### Task description
Set out every line of the data below as a Markdown table with the columns "Number" and "Line", numbering the rows in order. Skip blank lines and leave the pictures out.

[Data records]
*** Begin section ***

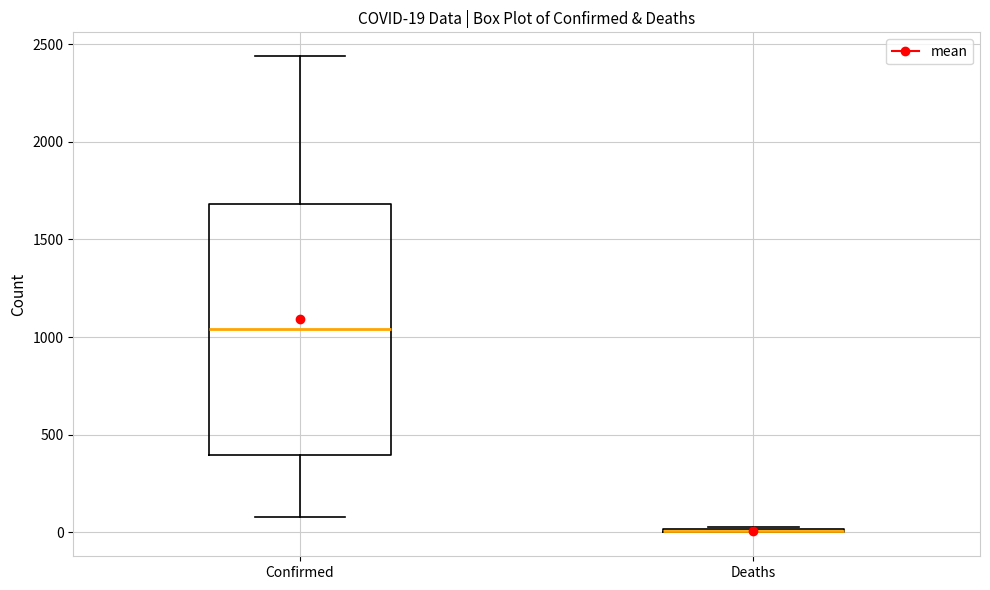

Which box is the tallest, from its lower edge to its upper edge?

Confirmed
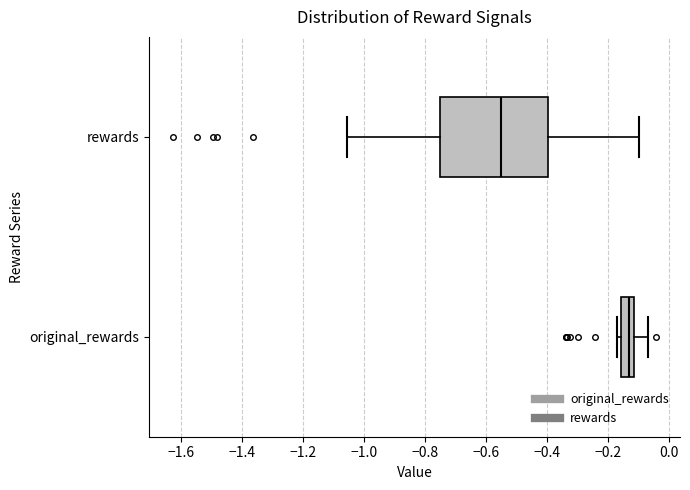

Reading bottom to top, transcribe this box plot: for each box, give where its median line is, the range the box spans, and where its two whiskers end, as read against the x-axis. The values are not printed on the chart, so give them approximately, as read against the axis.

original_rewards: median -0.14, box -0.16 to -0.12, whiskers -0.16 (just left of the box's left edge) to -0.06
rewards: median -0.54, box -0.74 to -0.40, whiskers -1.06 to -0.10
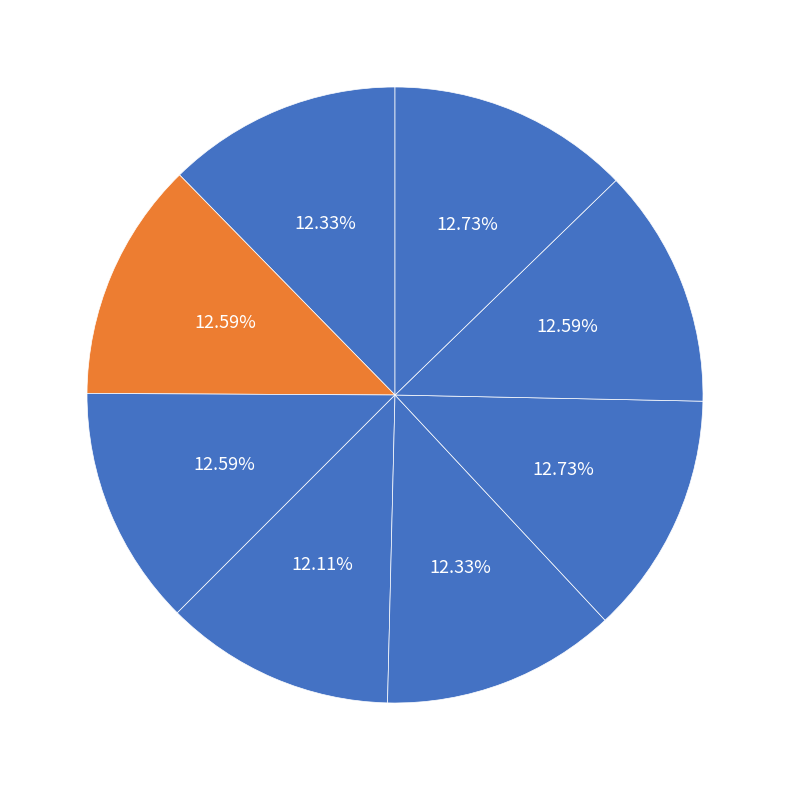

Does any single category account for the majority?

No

*** End section ***

### Answer section
| Number | Line |
|---|---|
| 1 | Which box is the tallest, from its lower edge to its upper edge? |
| 2 | Confirmed |
| 3 | Reading bottom to top, transcribe this box plot: for each box, give where its median line is, the range the box spans, and where its two whiskers end, as read against the x-axis. The values are not printed on the chart, so give them approximately, as read against the axis. |
| 4 | original_rewards: median -0.14, box -0.16 to -0.12, whiskers -0.16 (just left of the box's left edge) to -0.06 |
| 5 | rewards: median -0.54, box -0.74 to -0.40, whiskers -1.06 to -0.10 |
| 6 | Does any single category account for the majority? |
| 7 | No |